Coronet is the upper, almost circular part of the hoof and thus is almost identical to that worn on the head and thus took the name.

Croup is the name given to the topmost part of the hindquarters and associated muscle, it gets its name from the French croupier which, prior to its modern usage, described 'one who rides behind the other' and referred to where the second individual sat.

Fetlock is the tuft of hair behind the pastern joint of the animal. This Germanic term is from fetel and ultimately from Proto-Indo-European ped-el and originally referred to 'the foot part'.

Flank, the fleshy part of the side, came to English from Old French flanc 'hip, side' and ultimately from Proto-Indo-European kleng 'to bend, turn'.

Hock, the joint in the hind leg of the animal, corresponds to the ankle joint in humans but derives its name from Old English hoh and ultimately from Proto-Indo-European kenk 'heel'.

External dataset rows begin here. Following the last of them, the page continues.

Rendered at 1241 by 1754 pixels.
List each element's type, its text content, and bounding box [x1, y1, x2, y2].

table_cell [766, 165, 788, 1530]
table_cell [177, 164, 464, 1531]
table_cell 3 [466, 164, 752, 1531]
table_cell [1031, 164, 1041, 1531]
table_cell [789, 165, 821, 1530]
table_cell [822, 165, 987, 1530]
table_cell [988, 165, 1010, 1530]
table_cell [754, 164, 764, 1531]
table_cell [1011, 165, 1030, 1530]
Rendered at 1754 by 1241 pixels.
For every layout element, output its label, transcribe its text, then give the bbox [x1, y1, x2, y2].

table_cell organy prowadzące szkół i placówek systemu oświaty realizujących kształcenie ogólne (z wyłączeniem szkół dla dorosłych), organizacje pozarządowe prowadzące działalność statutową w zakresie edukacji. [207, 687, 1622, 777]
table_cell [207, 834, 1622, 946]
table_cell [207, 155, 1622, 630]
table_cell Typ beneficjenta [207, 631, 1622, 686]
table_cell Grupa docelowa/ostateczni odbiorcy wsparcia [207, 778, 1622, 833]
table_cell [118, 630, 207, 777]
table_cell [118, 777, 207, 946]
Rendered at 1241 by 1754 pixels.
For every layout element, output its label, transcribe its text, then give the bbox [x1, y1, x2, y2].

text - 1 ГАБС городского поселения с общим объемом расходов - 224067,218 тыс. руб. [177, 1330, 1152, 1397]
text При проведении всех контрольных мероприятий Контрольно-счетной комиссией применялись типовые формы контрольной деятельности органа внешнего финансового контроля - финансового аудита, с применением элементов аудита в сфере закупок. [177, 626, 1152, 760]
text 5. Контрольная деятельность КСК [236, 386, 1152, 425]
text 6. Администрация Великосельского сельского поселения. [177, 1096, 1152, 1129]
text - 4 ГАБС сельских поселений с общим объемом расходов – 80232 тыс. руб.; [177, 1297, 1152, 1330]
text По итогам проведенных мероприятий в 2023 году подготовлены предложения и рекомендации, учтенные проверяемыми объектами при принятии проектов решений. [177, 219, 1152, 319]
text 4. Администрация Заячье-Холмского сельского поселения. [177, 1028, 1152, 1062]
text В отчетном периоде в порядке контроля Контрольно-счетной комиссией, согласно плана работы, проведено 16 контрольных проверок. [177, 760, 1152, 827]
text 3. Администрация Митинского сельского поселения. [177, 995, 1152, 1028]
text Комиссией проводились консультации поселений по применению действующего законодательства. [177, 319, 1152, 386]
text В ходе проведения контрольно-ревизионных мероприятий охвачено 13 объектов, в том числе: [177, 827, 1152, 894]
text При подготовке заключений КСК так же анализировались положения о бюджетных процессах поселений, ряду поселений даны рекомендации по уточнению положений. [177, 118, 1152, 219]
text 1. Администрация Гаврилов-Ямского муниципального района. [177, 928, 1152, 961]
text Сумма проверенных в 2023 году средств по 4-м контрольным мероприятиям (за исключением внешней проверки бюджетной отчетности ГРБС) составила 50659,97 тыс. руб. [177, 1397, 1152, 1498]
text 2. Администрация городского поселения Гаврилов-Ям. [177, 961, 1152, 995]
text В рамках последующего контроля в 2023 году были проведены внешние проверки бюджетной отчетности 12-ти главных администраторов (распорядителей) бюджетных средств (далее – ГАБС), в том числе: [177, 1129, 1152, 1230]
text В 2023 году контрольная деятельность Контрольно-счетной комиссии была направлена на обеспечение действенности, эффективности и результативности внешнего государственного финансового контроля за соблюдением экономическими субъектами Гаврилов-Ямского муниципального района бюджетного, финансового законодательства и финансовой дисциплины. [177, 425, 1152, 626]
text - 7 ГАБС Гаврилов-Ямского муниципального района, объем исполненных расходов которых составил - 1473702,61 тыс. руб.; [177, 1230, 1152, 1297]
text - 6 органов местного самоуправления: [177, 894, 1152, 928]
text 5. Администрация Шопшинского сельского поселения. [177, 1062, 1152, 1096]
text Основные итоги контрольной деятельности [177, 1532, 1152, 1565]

Hoof is a Germanic word, ultimately from Proto-Indo-European kop meaning 'to beat, strike' and imitative of the noise made by the horse as it walks.

Loin, the side of the animal, gets its name from its use as the choicest cut of meat as food. Less appetising is how the same word also gave us 'lumbago'.

Mane is yet another traceable back to Proto-Germanic where mano, and the ultimate origin of Proto-Indo-European mon, simply meant 'nape of the neck'.

Pastern has only been used for a part of the leg since the early 16th century. It came from the tether known as a pastern used to keep the animal, not just the horse, where it had been left. This, in turn, shares an origin with 'pasture' and even 'pastor' as the early animals were tethered in the pasture rather than fenced in.

Poll is the occipital crest behind the ears, it shares an origin with the sense of electoral poll in that it refers to the head, and was originally used to refer to a haircut before it was also applied to trees and plants (as in pollarding).

Stifle, the equine equivalent of the human knee joint, does share an origin with the more often heard sense 'choke, suffocate' as both come from Old High German stopfon 'to plug up, stuff' as this is could easily be seen as a description of a joint.

Withers is that point just above the top of the shoulder blades and where the height of a horse is measured. It is this sense where Old English wither, also used to mean 'against, contrary, opposite', speaks of this being the point where the beast of burden would oppose the weight of the load.